Damir Tulemaganbetov, left, with his friend Mohammed Islam, right, in the office of public relations firm 5WPR. (Courtesy of 5wpr)

The following morning, New York Magazine noted that interview with New York Observer: “Islam now says his entire story was made up. A source close to the Islam family told the Washington Post that the statements were falsified.”

In the hours since the story unraveled, Islam retained a lawyer and public relations firm, 5WPR, whose clients have included Snoop Dogg and Pamela Anderson. The firm’s president Ronn Torossian said Islam is a teenager “who is overwhelmed by all the attention he has received and he is sorry for anyone who has been hurt by this, but in the end of the day, let’s keep things in perspective.”

“He didn’t cheat anyone. He didn’t steal anything.
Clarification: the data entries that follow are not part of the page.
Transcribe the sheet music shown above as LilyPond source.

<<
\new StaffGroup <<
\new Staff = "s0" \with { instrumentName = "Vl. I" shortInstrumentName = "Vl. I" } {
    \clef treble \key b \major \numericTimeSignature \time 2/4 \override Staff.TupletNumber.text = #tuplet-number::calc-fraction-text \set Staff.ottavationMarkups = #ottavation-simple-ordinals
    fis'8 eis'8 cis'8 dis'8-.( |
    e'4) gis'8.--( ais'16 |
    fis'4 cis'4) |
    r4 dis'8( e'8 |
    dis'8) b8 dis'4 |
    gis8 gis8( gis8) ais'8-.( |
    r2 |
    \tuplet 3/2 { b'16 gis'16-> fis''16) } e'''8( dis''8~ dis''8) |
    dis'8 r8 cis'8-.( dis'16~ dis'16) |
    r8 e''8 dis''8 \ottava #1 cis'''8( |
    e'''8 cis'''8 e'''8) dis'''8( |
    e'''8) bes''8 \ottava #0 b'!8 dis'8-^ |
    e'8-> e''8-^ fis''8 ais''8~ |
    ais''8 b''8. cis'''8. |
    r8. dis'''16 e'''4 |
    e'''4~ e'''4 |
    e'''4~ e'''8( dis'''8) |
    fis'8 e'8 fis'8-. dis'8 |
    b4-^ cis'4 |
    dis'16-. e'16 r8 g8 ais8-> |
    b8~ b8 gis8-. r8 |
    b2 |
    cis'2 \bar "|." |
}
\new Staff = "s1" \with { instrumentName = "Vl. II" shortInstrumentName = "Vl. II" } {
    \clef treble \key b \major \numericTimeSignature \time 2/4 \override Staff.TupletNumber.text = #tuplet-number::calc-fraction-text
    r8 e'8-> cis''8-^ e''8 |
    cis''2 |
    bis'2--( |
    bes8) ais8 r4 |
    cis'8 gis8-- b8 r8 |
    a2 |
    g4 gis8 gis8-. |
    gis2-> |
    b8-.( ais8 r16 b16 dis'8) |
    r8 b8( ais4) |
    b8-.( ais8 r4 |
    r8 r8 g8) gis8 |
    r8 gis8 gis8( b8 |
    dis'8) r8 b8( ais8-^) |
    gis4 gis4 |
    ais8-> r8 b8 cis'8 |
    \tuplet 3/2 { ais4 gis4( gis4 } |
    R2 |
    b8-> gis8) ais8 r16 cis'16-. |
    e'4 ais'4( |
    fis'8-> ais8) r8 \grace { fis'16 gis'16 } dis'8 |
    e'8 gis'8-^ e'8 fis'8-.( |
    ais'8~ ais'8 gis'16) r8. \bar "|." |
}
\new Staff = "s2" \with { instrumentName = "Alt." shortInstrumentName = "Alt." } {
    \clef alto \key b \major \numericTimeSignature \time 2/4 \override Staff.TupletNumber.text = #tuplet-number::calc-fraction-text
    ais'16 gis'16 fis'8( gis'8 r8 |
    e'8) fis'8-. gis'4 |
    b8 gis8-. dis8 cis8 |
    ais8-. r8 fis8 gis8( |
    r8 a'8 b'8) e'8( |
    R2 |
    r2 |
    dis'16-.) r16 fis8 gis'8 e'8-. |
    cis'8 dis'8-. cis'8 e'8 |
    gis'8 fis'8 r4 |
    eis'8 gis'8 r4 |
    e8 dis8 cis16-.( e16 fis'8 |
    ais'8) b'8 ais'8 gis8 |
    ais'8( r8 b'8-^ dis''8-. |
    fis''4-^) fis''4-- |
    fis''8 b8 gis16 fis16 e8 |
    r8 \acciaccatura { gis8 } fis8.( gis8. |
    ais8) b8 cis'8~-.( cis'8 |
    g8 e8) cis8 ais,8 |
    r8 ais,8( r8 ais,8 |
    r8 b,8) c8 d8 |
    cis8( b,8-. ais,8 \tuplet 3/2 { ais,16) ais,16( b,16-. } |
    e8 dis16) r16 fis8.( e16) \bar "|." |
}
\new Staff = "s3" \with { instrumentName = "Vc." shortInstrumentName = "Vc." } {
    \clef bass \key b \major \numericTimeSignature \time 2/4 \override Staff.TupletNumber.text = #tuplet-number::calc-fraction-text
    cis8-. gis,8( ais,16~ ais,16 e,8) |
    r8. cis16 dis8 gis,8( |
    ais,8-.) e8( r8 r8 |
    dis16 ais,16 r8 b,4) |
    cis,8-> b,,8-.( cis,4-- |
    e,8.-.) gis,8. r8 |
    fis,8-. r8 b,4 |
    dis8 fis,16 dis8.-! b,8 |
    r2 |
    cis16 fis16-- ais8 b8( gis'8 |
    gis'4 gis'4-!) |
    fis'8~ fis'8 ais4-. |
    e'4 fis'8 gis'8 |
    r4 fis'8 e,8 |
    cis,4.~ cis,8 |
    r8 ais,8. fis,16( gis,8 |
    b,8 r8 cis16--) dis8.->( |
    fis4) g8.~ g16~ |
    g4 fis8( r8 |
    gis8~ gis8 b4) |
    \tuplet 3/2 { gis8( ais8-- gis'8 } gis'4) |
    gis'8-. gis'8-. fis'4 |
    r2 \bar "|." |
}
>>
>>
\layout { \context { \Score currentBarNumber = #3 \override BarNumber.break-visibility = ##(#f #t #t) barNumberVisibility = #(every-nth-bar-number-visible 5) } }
He’s a kid who took a story too far,” Torossian added.

Islam’s lawyer, Edward Mermelstein, said the high school students’ folks were furious when they saw the story. “He’s holding up OK,” Mermelstein said in an interview. “But he’s obviously got to deal with his family, so that’s something that’s taking precedence.”

Mo Islam did appear to have a knack for stocks, Torossian said. But they were all simulated trades. At a high school investment club. With imagined revenues.

“[I led Pressler to believe] I had made even more than $72 million on the simulated trades,” Islam told the Observer. “… All I can say is for the simulated trades, I was very successful. The returns were incredible and outperformed the S&P.”

That’s all well and good. But how was he able to convince a reporter into thinking those returns had not only been real — but that he was worth “high eight figures?” A source close to the Islam family who requested anonymity because of the sensitivity of the issue told The Post Islam had “created some bulls—t thing on the computer with blacked out numbers. He said she could look at it for 10 seconds, and pulled it away.” The Washington Post couldn’t independently verify that claim.

In an editorial note published on Monday, New York Magazine had said the problems with the piece rested solely with the story’s headline, which it changed. The new one? “A Stuyvesant Senior Made Millions Picking Stocks. His Hedge Fund Opens as Soon As He Turns 18.”

Pressler is reportedly headed to Bloomberg News to write about the “culture of wealth and money.”

This story has been corrected and updated to add the magazine’s statement. An earlier version misstated Islam’s age and grade.